If you want the most practical order for a new maritime career, it is generally BST first, then Security Awareness if your target employer or vessel requires it. If the company already told you security training is mandatory before document submission, follow that instruction. Compliance always beats assumptions.
Online theory first, then practical requirements
This is where many seafarers lose time. They think they need to wait until they can attend a training center for everything in one trip. In reality, many approved STCW theory components can be completed online first, allowing you to move forward with applications, document preparation, and scheduling.
That matters if you are onboard, between contracts, or living far from a maritime training center. Completing the theory portion early reduces delays and helps you build your file while arranging any practical attendance that may still be required under the applicable approval structure.
For new entrants, this is often the fastest route: start with the required theory modules, complete assessments, secure certificates or course completion records as applicable, then finish any remaining practical elements according to the course approval pathway. Marine Pro Academy is built around that reality, giving seafarers a way to start immediately without waiting for classroom availability.
How to choose the right first STCW course without wasting money
Start with the job you want, not the course catalog. A cruise hotel department role, an engine cadet track, and an offshore support job can all lead to slightly different training sequences even though they share the same basic safety core.
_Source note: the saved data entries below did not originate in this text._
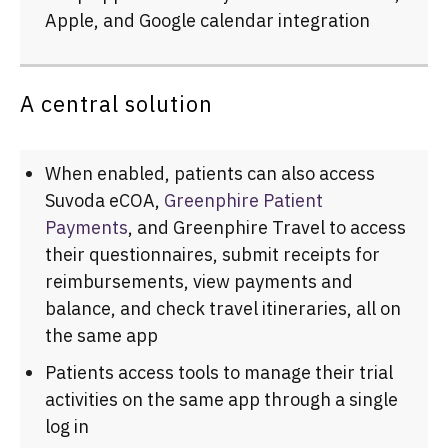
Apple, and Google calendar integration
A central solution
When enabled, patients can also access
Suvoda eCOA,
Greenphire Patient
Payments
, and Greenphire Travel to access
their questionnaires, submit receipts for
reimbursements, view payments and
balance, and check travel itineraries, all on
the same app
Patients access tools to manage their trial
activities on the same app through a single
log in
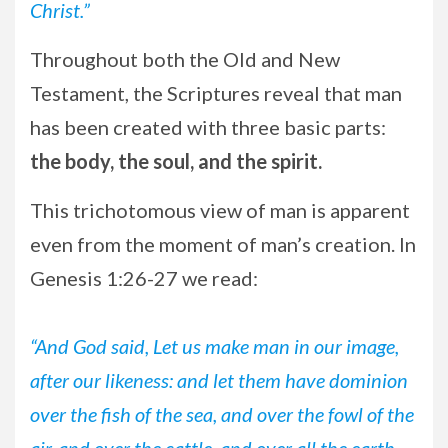
Christ.”
Throughout both the Old and New
Testament, the Scriptures reveal that man
has been created with three basic parts:
the body, the soul, and the spirit.
This trichotomous view of man is apparent
even from the moment of man’s creation. In
Genesis 1:26-27 we read:
“And God said, Let us make man in our image,
after our likeness: and let them have dominion
over the fish of the sea, and over the fowl of the
air, and over the cattle, and over all the earth,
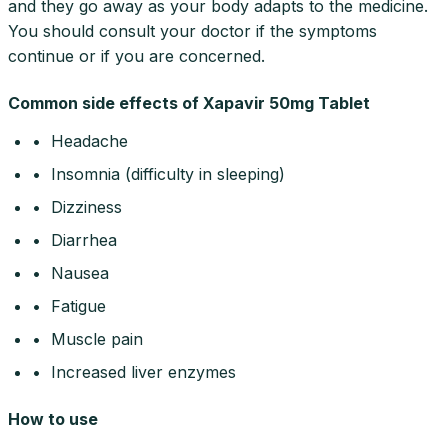
and they go away as your body adapts to the medicine.
You should consult your doctor if the symptoms
continue or if you are concerned.
Common side effects of Xapavir 50mg Tablet
• Headache
• Insomnia (difficulty in sleeping)
• Dizziness
• Diarrhea
• Nausea
• Fatigue
• Muscle pain
• Increased liver enzymes
How to use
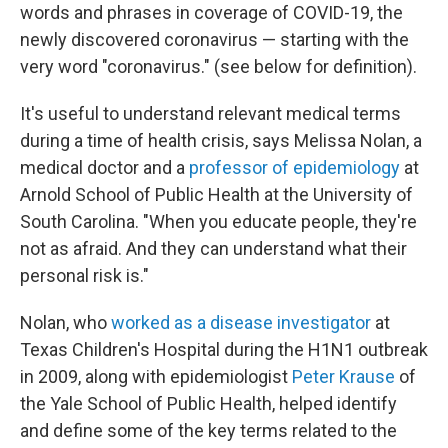
words and phrases in coverage of COVID-19, the
newly discovered coronavirus — starting with the
very word "coronavirus." (see below for definition).
It's useful to understand relevant medical terms
during a time of health crisis, says Melissa Nolan, a
medical doctor and a
professor of epidemiology
at
Arnold School of Public Health at the University of
South Carolina. "When you educate people, they're
not as afraid. And they can understand what their
personal risk is."
Nolan, who
worked as a disease investigator
at
Texas Children's Hospital during the H1N1 outbreak
in 2009, along with epidemiologist
Peter Krause
of
the Yale School of Public Health, helped identify
and define some of the key terms related to the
Next, check whether the employer asks for only BST, BST plus Security Awareness, or a larger package. Some candidates buy individual modules to keep initial costs low. That can work if you only need one or two certificates immediately. Others save time by taking a bundled package that matches the standard hiring path for entry-level seafarers.
The trade-off is simple. Individual modules offer flexibility. Bundles usually offer better progression and fewer administrative gaps. If you know you will need the full set for employment, taking the complete starter package is often the cleaner route.
Common mistakes new seafarers make
The biggest mistake is assuming there is one universal first course for every person at sea. There is a standard pathway, but maritime compliance is role-based. Always match training to the vessel function and position.
The second mistake is delaying BST because another course seems easier or cheaper. If your goal is employability, the core safety modules usually give you the strongest starting point.
The third mistake is ignoring sequence. Taking advanced or specialized courses before the basic safety foundation can leave you with certificates that do not solve your immediate hiring barrier.
The most practical answer for job seekers
If you are still asking which STCW course is required first, use this rule: begin with Basic Safety Training unless an employer, crewing agency, or vessel-specific requirement tells you to add security or passenger-vessel training at the same stage.
That approach fits most new seafarers because it aligns with international safety expectations, supports faster onboarding, and avoids spending money on specialist courses too early. Once BST is in place, it becomes much easier to build the rest of your training profile in the right order.
A good first move in maritime training is not the course with the longest title. It is the one that clears your path to embarkation, keeps you compliant, and gets you ready for real shipboard work from day one.